Paths Are Made By Walking

It feels like today is the first day of being a senior and then tomorrow it would be graduation already. It is February;I finished my final exams.But little did I know that we were about to practice for our graduation. Our everyday practice for graduation served as a bonding moment for us.Sharing laughter, stories and going to fast food chains after every practice had been our usual habit during the two weeks of practice. Time goes by really fast and then came the day that we senior students were all waiting and preparing for. The day that we were going to say our goodbyes!
 I remember this date very well:2nd February.It is one of those days which I will remember for the rest of my life. I knew that today, was a big day, I had been waiting for this morning to come for so many years.I felt like a little girl when she walks into the living room on  Christmas morning and sees all the presents. In a few hours it came and went, but it was an important time of my life. Graduation day was the end of one life and the beginning of a new life with different problems, worries and joys.It was not the end for us, but really just the beginning. While walking in the theater, I saw hundreds of parents, grandparents, children, and even alumni students’. My brother was there, excited and cheering for me because I had finally made it. I was backstage getting ready for the walk on stage and thinking that I had finally reached the one day that would end college life and start a new life in the workplace.
The time came for all the graduates to line up and start heading on stage to begin the ceremony.  I was excited and scared at the same time, my stomach felt queasy for sometime; my mouth and throat was getting dry and thirsty I knew that once I walked across the stage everything would be different. I could hear the sound of the cheering, the stately music, the solemn atmosphere, and the joy of the students all play a part in creating this spectacle.
Crazy thoughts started roaming through my head while standing there. Such as; “oh my God” I hope I don’t trip and fall in these six inch black heels, I’m nervous; hundreds of people will be staring as I walk across that stage....
 I stood there and looked at my friends and colleagues for a minute thinking how grown up they all looked.They looked as if they weren’t ready for this yet, but the big smiles on their faces looked as if they could take on the world. I put a smile on my face to tried to force back the tears that started to line up on the rim of my eyelids. This would be the last time that I would be a student at my college. We clenched each other in a big hug one by one. With every hug I could feel the same pride and support they’ve been giving me for the years. I turned my head away because my eyes couldn’t hold the tears any longer. I could feel the tears rolling down my cheeks.This was be the last time I would see everyone together. My emotions are filled to the max.  I have completed one of my life’s goals.I was extremely excited and happy that the fruit of my hard work would be in my hand in any moment. Overall, the whole process felt like a relief for all of us, just like a heavy burden that is lifted from our shoulders - but not for long as for a much heavier burden is upon us. 

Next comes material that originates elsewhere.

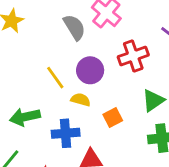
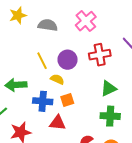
gray semicircle: (74, 27) -> (48, 25), moved, turned -60
orange square: (113, 118) -> (67, 100), moved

The happiest and most memorable journey in my life has just ended. The memories, the laughters, the lessons in life and most especially the friendships will always and forever will be treasured for the rest of my life. This is not  really the end, but it is the start of a more thrilling and more exciting chapter of our lives.Getting to this point took forever, but looking back only takes a second. And I will carry the memories and the moments for the rest of my life.Some of you are as close as family and those who aren't, you still can't keep much from a town of gossip, we all know everyone's story, so I guess the hardest thing is just saying goodbye.My friends have been like my family. I grew up with them, and they taught me ways of life. I spent the most time with my friends, did things I should have and even things I shouldn't but I learned a lot, and wouldn't take anything back. I had fun doing what I did and I'm glad I never got caught, well most of the time. But now its time for me to get in more trouble, cause more drama and finally figure it all out on my own. I want more then anything to take you all with me, but I don't think I can. For you two have your own lives to live. I wish all of you the best of luck and I hope you all do well. Some of us will go abroad, some of us will travel, or some will just stay here, what ever you do just follow your dreams and make sure your happy doing it.
We've worked a lot for this moment..But goodbye means doesn't mean forever, and if we've been together this long, I'm sure I'll be seeing many of you soon.Now there is nothing familiar left. But change is good, and that's exactly what life is, a continuous change.